Diagnostic Criteria
1. Diabetes symptoms (ie polyuria, polydipsia and unexplained weight loss) plus
- a random venous plasma glucose concentration › 11.1 mmol/l
or - a fasting plasma glucose concentration › 7.0 mmol/l (whole blood › 6.1mmol/l)
or - two hour plasma glucose concentration › 11.1 mmol/l two hours after 75g anhydrous glucose in an oral glucose tolerance test (OGTT).

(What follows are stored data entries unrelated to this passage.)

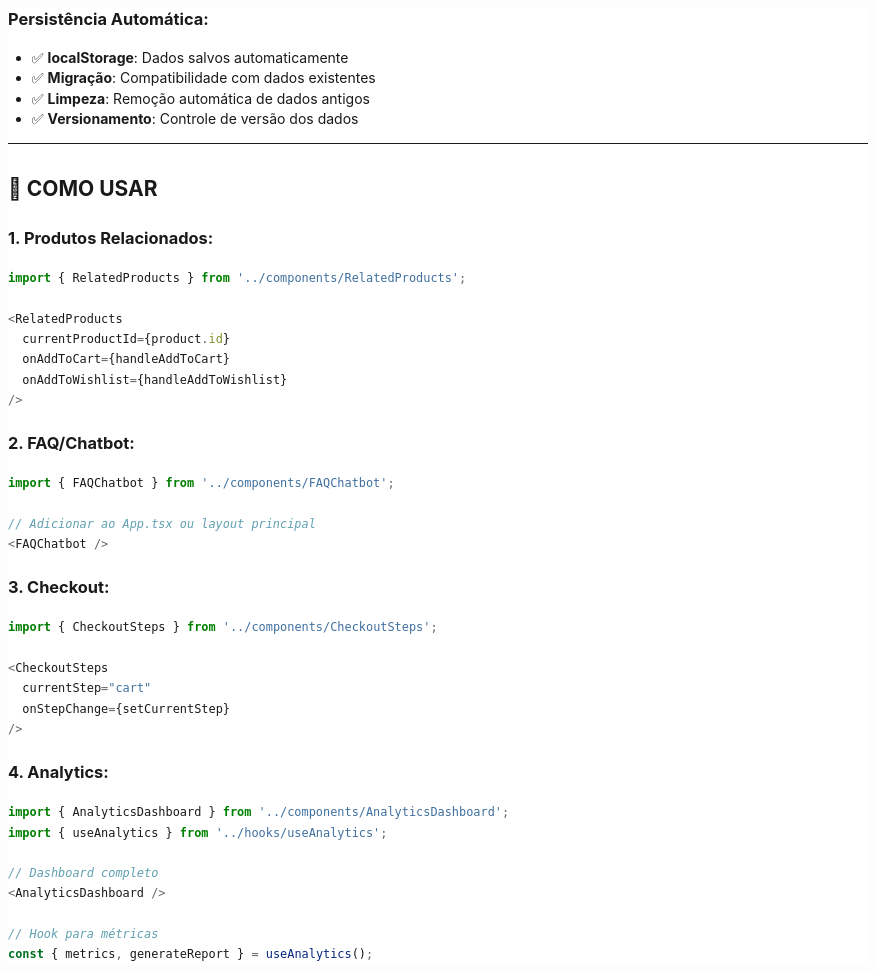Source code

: ### **Persistência Automática:**
- ✅ **localStorage**: Dados salvos automaticamente
- ✅ **Migração**: Compatibilidade com dados existentes
- ✅ **Limpeza**: Remoção automática de dados antigos
- ✅ **Versionamento**: Controle de versão dos dados

---

## 🚀 **COMO USAR**

### **1. Produtos Relacionados:**
```typescript
import { RelatedProducts } from '../components/RelatedProducts';

<RelatedProducts 
  currentProductId={product.id}
  onAddToCart={handleAddToCart}
  onAddToWishlist={handleAddToWishlist}
/>
```

### **2. FAQ/Chatbot:**
```typescript
import { FAQChatbot } from '../components/FAQChatbot';

// Adicionar ao App.tsx ou layout principal
<FAQChatbot />
```

### **3. Checkout:**
```typescript
import { CheckoutSteps } from '../components/CheckoutSteps';

<CheckoutSteps 
  currentStep="cart"
  onStepChange={setCurrentStep}
/>
```

### **4. Analytics:**
```typescript
import { AnalyticsDashboard } from '../components/AnalyticsDashboard';
import { useAnalytics } from '../hooks/useAnalytics';

// Dashboard completo
<AnalyticsDashboard />

// Hook para métricas
const { metrics, generateReport } = useAnalytics();
```
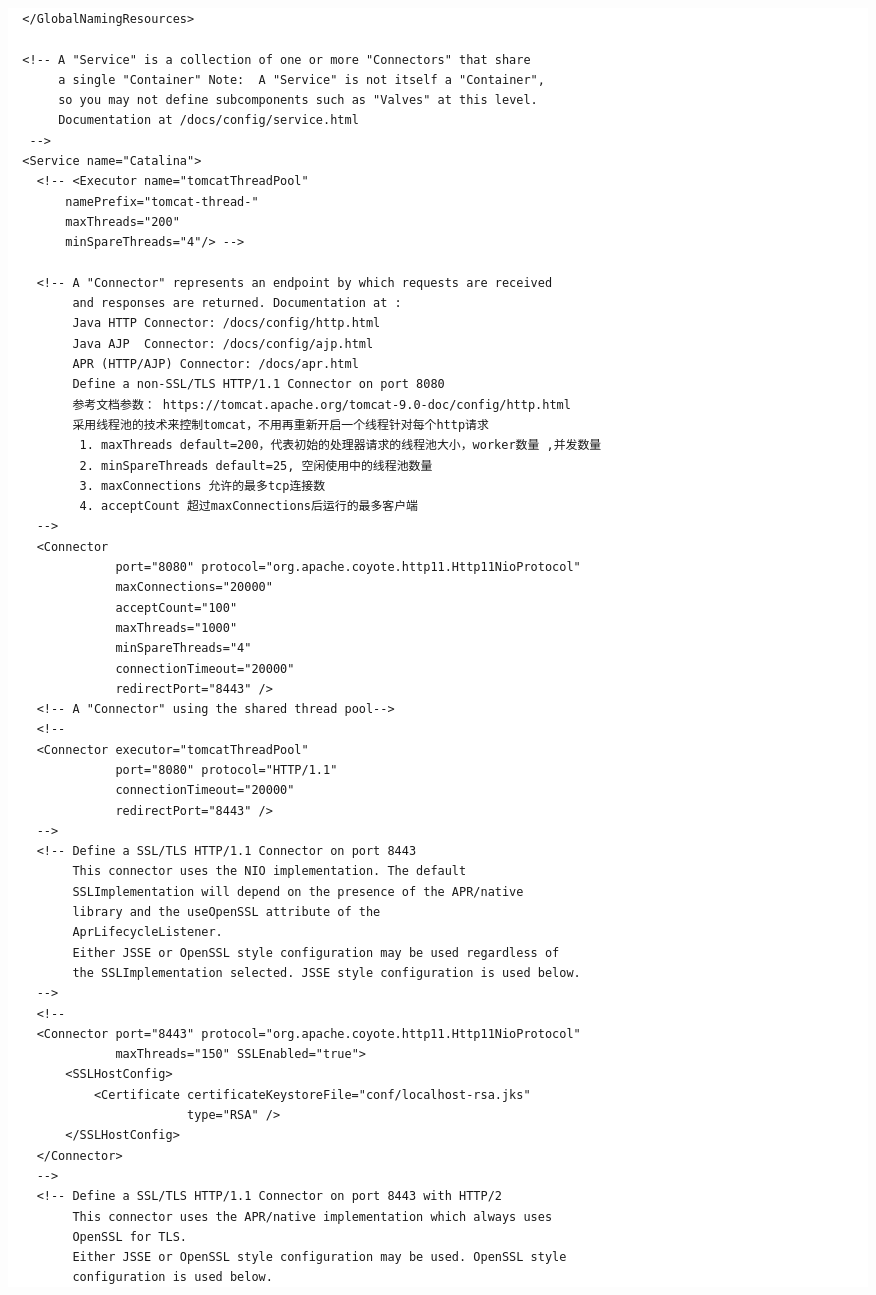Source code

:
 ```
  </GlobalNamingResources>

  <!-- A "Service" is a collection of one or more "Connectors" that share
       a single "Container" Note:  A "Service" is not itself a "Container",
       so you may not define subcomponents such as "Valves" at this level.
       Documentation at /docs/config/service.html
   -->
  <Service name="Catalina">
    <!-- <Executor name="tomcatThreadPool" 
        namePrefix="tomcat-thread-"
        maxThreads="200"
        minSpareThreads="4"/> -->
 
    <!-- A "Connector" represents an endpoint by which requests are received
         and responses are returned. Documentation at :
         Java HTTP Connector: /docs/config/http.html
         Java AJP  Connector: /docs/config/ajp.html
         APR (HTTP/AJP) Connector: /docs/apr.html
         Define a non-SSL/TLS HTTP/1.1 Connector on port 8080
         参考文档参数： https://tomcat.apache.org/tomcat-9.0-doc/config/http.html
         采用线程池的技术来控制tomcat，不用再重新开启一个线程针对每个http请求
          1. maxThreads default=200，代表初始的处理器请求的线程池大小，worker数量 ,并发数量
          2. minSpareThreads default=25, 空闲使用中的线程池数量
          3. maxConnections 允许的最多tcp连接数
          4. acceptCount 超过maxConnections后运行的最多客户端         
    -->
    <Connector 
               port="8080" protocol="org.apache.coyote.http11.Http11NioProtocol"
               maxConnections="20000"
               acceptCount="100"
               maxThreads="1000"
               minSpareThreads="4"
               connectionTimeout="20000"
               redirectPort="8443" />
    <!-- A "Connector" using the shared thread pool-->
    <!--
    <Connector executor="tomcatThreadPool"
               port="8080" protocol="HTTP/1.1"
               connectionTimeout="20000"
               redirectPort="8443" />
    -->
    <!-- Define a SSL/TLS HTTP/1.1 Connector on port 8443
         This connector uses the NIO implementation. The default
         SSLImplementation will depend on the presence of the APR/native
         library and the useOpenSSL attribute of the
         AprLifecycleListener.
         Either JSSE or OpenSSL style configuration may be used regardless of
         the SSLImplementation selected. JSSE style configuration is used below.
    -->
    <!--
    <Connector port="8443" protocol="org.apache.coyote.http11.Http11NioProtocol"
               maxThreads="150" SSLEnabled="true">
        <SSLHostConfig>
            <Certificate certificateKeystoreFile="conf/localhost-rsa.jks"
                         type="RSA" />
        </SSLHostConfig>
    </Connector>
    -->
    <!-- Define a SSL/TLS HTTP/1.1 Connector on port 8443 with HTTP/2
         This connector uses the APR/native implementation which always uses
         OpenSSL for TLS.
         Either JSSE or OpenSSL style configuration may be used. OpenSSL style
         configuration is used below.
```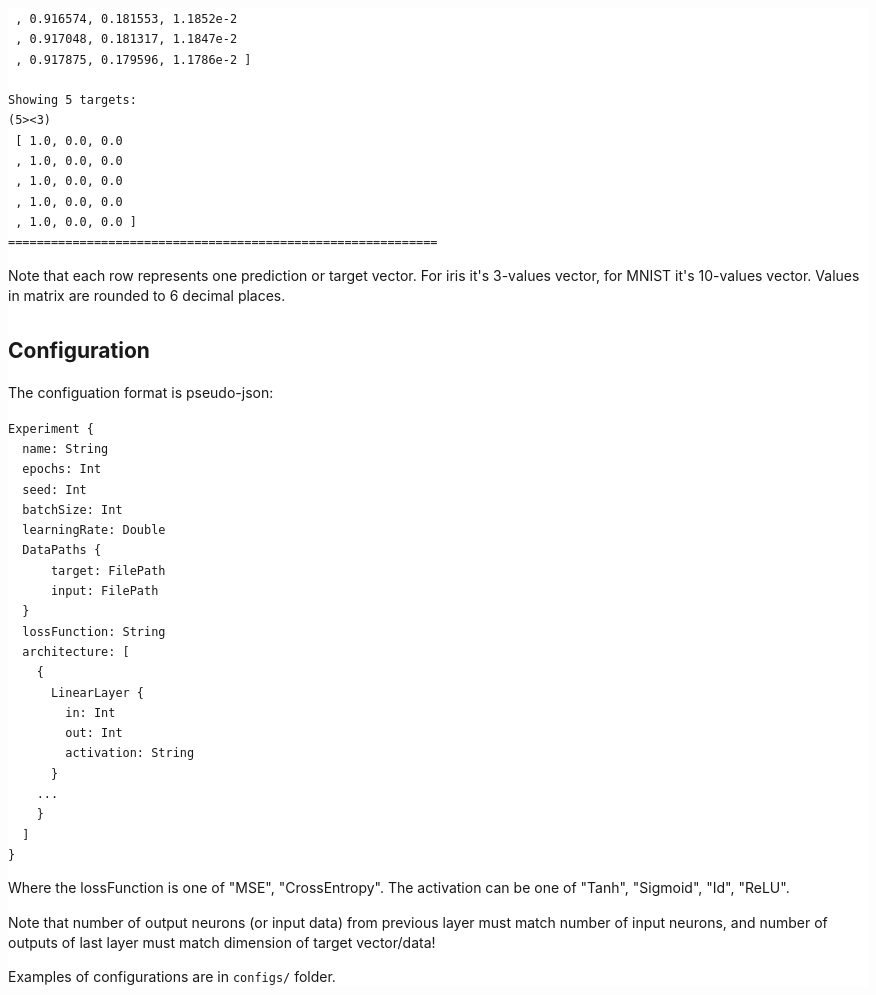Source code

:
 ```
 , 0.916574, 0.181553, 1.1852e-2
 , 0.917048, 0.181317, 1.1847e-2
 , 0.917875, 0.179596, 1.1786e-2 ]

Showing 5 targets:
(5><3)
 [ 1.0, 0.0, 0.0
 , 1.0, 0.0, 0.0
 , 1.0, 0.0, 0.0
 , 1.0, 0.0, 0.0
 , 1.0, 0.0, 0.0 ]
============================================================
```

Note that each row represents one prediction or target vector. For iris it's 3-values vector, for MNIST it's 10-values vector. Values in matrix are rounded to 6 decimal places.

## Configuration

The configuation format is pseudo-json:
```
Experiment {
  name: String
  epochs: Int 
  seed: Int 
  batchSize: Int 
  learningRate: Double 
  DataPaths {
      target: FilePath 
      input: FilePath
  }
  lossFunction: String 
  architecture: [
    {
      LinearLayer {
        in: Int
        out: Int
        activation: String 
      }
    ...
    }
  ]
}
```

Where the lossFunction is one of "MSE", "CrossEntropy". The activation can be one of "Tanh", "Sigmoid", "Id", "ReLU".

Note that number of output neurons (or input data) from previous layer must match number of input neurons, and number of outputs of last layer must match dimension of target vector/data!

Examples of configurations are in `configs/` folder.
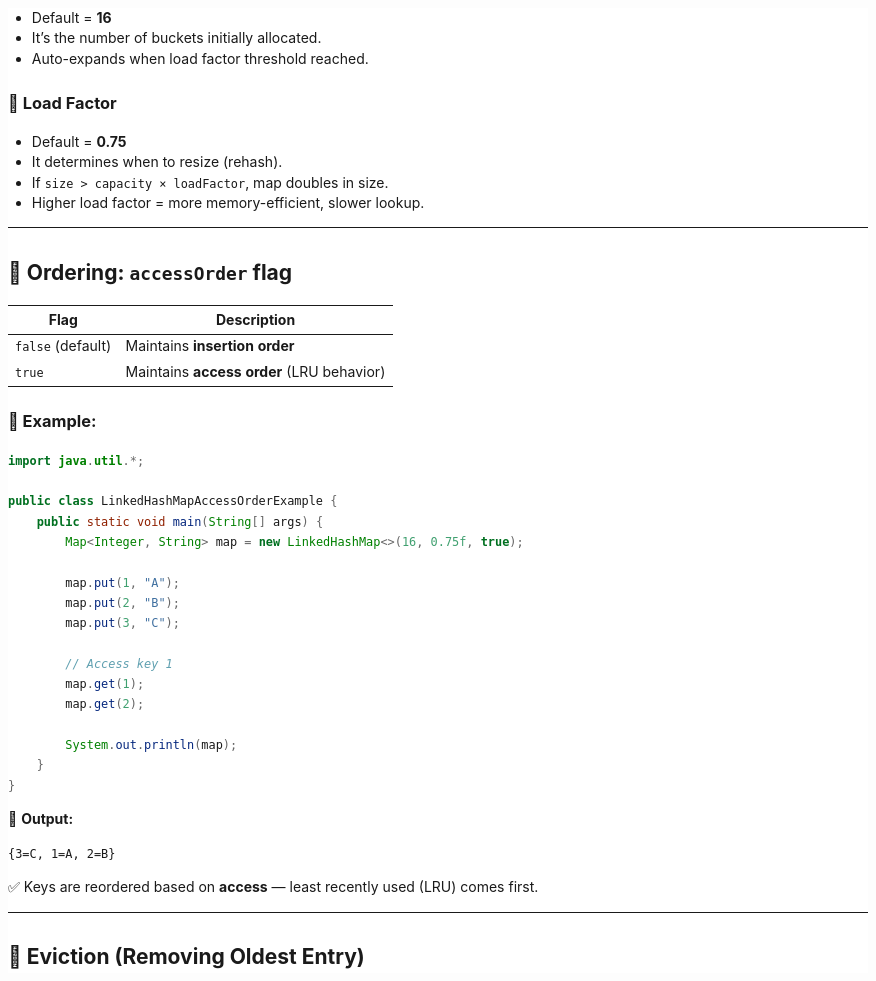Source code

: * Default = **16**
* It’s the number of buckets initially allocated.
* Auto-expands when load factor threshold reached.

### 🧩 **Load Factor**

* Default = **0.75**
* It determines when to resize (rehash).
* If `size > capacity × loadFactor`, map doubles in size.
* Higher load factor = more memory-efficient, slower lookup.

---

## 🔄 **Ordering: `accessOrder` flag**

| Flag              | Description                               |
| ----------------- | ----------------------------------------- |
| `false` (default) | Maintains **insertion order**             |
| `true`            | Maintains **access order** (LRU behavior) |

### 🔹 Example:

```java
import java.util.*;

public class LinkedHashMapAccessOrderExample {
    public static void main(String[] args) {
        Map<Integer, String> map = new LinkedHashMap<>(16, 0.75f, true);

        map.put(1, "A");
        map.put(2, "B");
        map.put(3, "C");

        // Access key 1
        map.get(1);
        map.get(2);

        System.out.println(map);
    }
}
```

🧾 **Output:**

```
{3=C, 1=A, 2=B}
```

✅ Keys are reordered based on **access** — least recently used (LRU) comes first.

---

## 🧹 **Eviction (Removing Oldest Entry)**
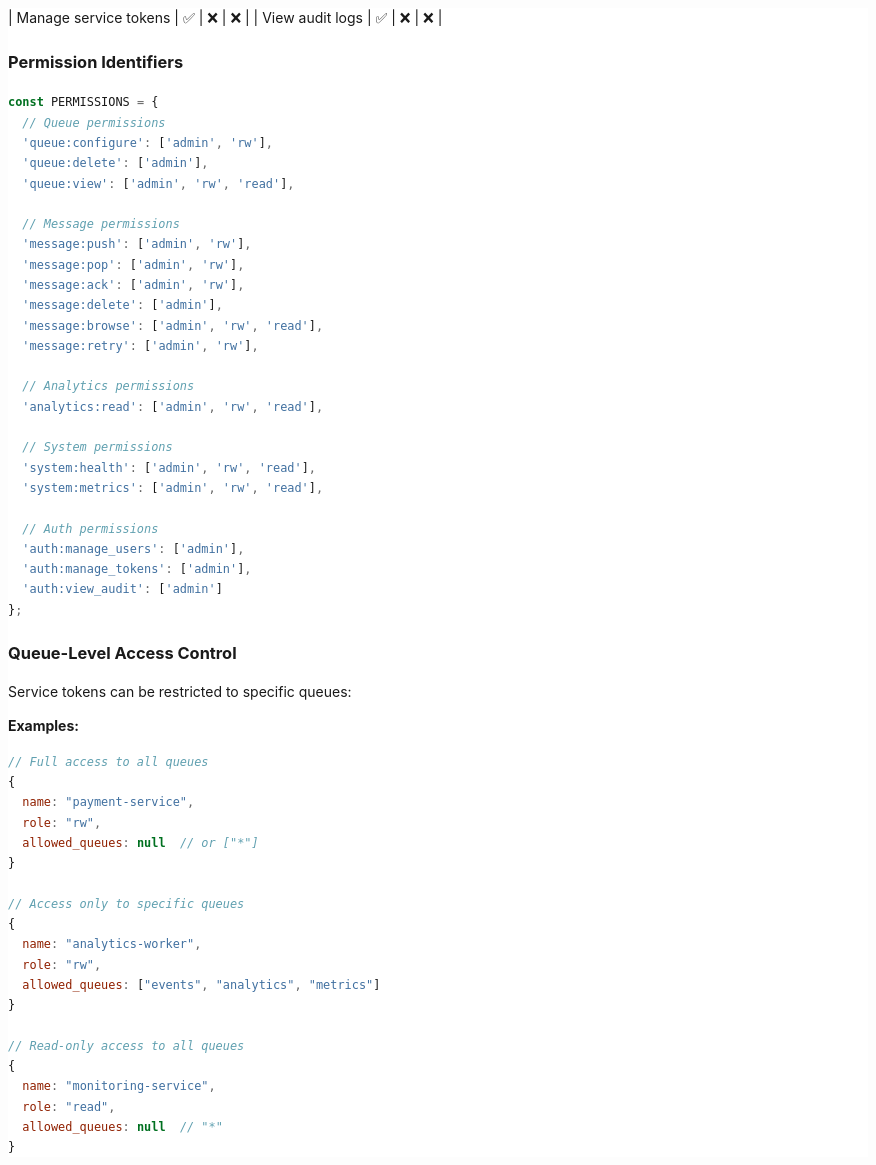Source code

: | Manage service tokens | ✅ | ❌ | ❌ |
| View audit logs | ✅ | ❌ | ❌ |

### Permission Identifiers

```javascript
const PERMISSIONS = {
  // Queue permissions
  'queue:configure': ['admin', 'rw'],
  'queue:delete': ['admin'],
  'queue:view': ['admin', 'rw', 'read'],
  
  // Message permissions
  'message:push': ['admin', 'rw'],
  'message:pop': ['admin', 'rw'],
  'message:ack': ['admin', 'rw'],
  'message:delete': ['admin'],
  'message:browse': ['admin', 'rw', 'read'],
  'message:retry': ['admin', 'rw'],
  
  // Analytics permissions
  'analytics:read': ['admin', 'rw', 'read'],
  
  // System permissions
  'system:health': ['admin', 'rw', 'read'],
  'system:metrics': ['admin', 'rw', 'read'],
  
  // Auth permissions
  'auth:manage_users': ['admin'],
  'auth:manage_tokens': ['admin'],
  'auth:view_audit': ['admin']
};
```

### Queue-Level Access Control

Service tokens can be restricted to specific queues:

**Examples:**

```javascript
// Full access to all queues
{
  name: "payment-service",
  role: "rw",
  allowed_queues: null  // or ["*"]
}

// Access only to specific queues
{
  name: "analytics-worker",
  role: "rw",
  allowed_queues: ["events", "analytics", "metrics"]
}

// Read-only access to all queues
{
  name: "monitoring-service",
  role: "read",
  allowed_queues: null  // "*"
}
```
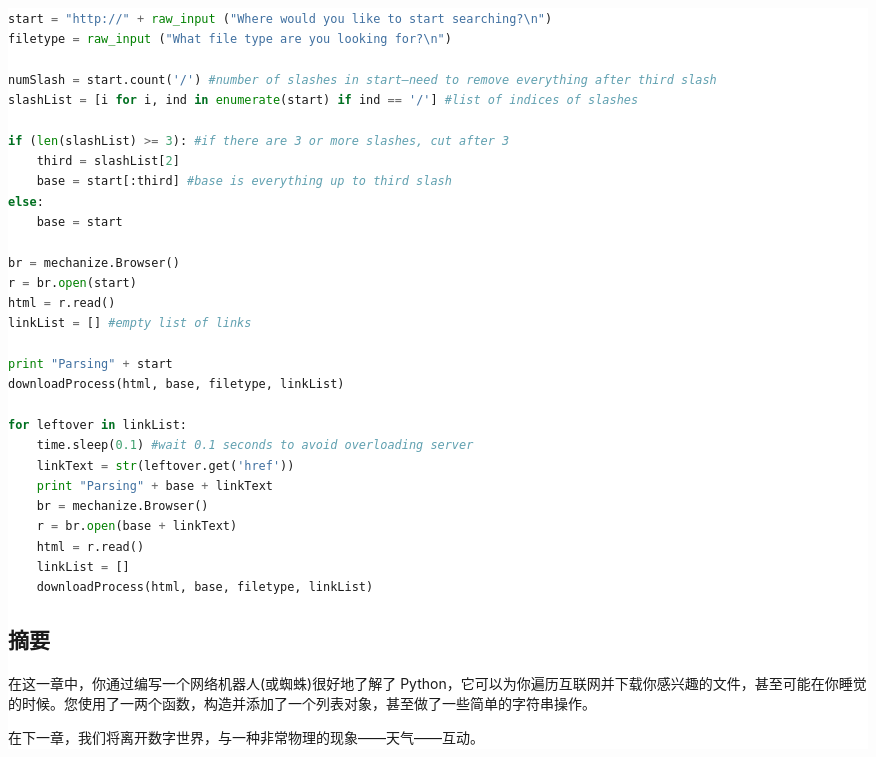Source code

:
 ```py
start = "http://" + raw_input ("Where would you like to start searching?\n")
filetype = raw_input ("What file type are you looking for?\n")

numSlash = start.count('/') #number of slashes in start—need to remove everything after third slash
slashList = [i for i, ind in enumerate(start) if ind == '/'] #list of indices of slashes

if (len(slashList) >= 3): #if there are 3 or more slashes, cut after 3
    third = slashList[2]
    base = start[:third] #base is everything up to third slash
else:
    base = start

br = mechanize.Browser()
r = br.open(start)
html = r.read()
linkList = [] #empty list of links

print "Parsing" + start
downloadProcess(html, base, filetype, linkList)

for leftover in linkList:
    time.sleep(0.1) #wait 0.1 seconds to avoid overloading server
    linkText = str(leftover.get('href'))
    print "Parsing" + base + linkText
    br = mechanize.Browser()
    r = br.open(base + linkText)
    html = r.read()
    linkList = []
    downloadProcess(html, base, filetype, linkList)

```

## 摘要

在这一章中，你通过编写一个网络机器人(或蜘蛛)很好地了解了 Python，它可以为你遍历互联网并下载你感兴趣的文件，甚至可能在你睡觉的时候。您使用了一两个函数，构造并添加了一个列表对象，甚至做了一些简单的字符串操作。

在下一章，我们将离开数字世界，与一种非常物理的现象——天气——互动。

2. With no symptoms diagnosis should not be based on a single glucose determination but requires confirmatory plasma venous determination. At least one additional glucose test result on another day with a value in the diabetic range is essential, either fasting, from a random sample or from the two hour post glucose load. If the fasting or random values are not diagnostic the two hour value should be used
For more comprehensive Diagnostic Criteria, please click on the link for the WHO document :
WHO Definition and Diagnosis of Diabetes Mellitus and Intermediate Hyperglycaemia
Guidance Notes
Diabetes has important legal and medical implications so the diagnosis must be definite!Do not:
- Base the diagnosis on glycosuria or a finger prick glucose test
- Measurement of HbA1c - this is not used for diagnosis
Do:
- Confirm the blood test by a blood sample sent to the laboratory
- Remember some people will have impaired fasting glucose, this increases their risk of diabetes and CV disease
Patients with impaired fasting glycaemia should:
- Follow the same lifestyle advice as patients with diabetes
- Have an annual fasting blood glucose
- Address CV risk factors aggressively
- Reserve OGTT where an absolute diagnosis of diabetes is needed e.g. for insurance or gestational diabetes. You should discuss the test with the biochemistry department first.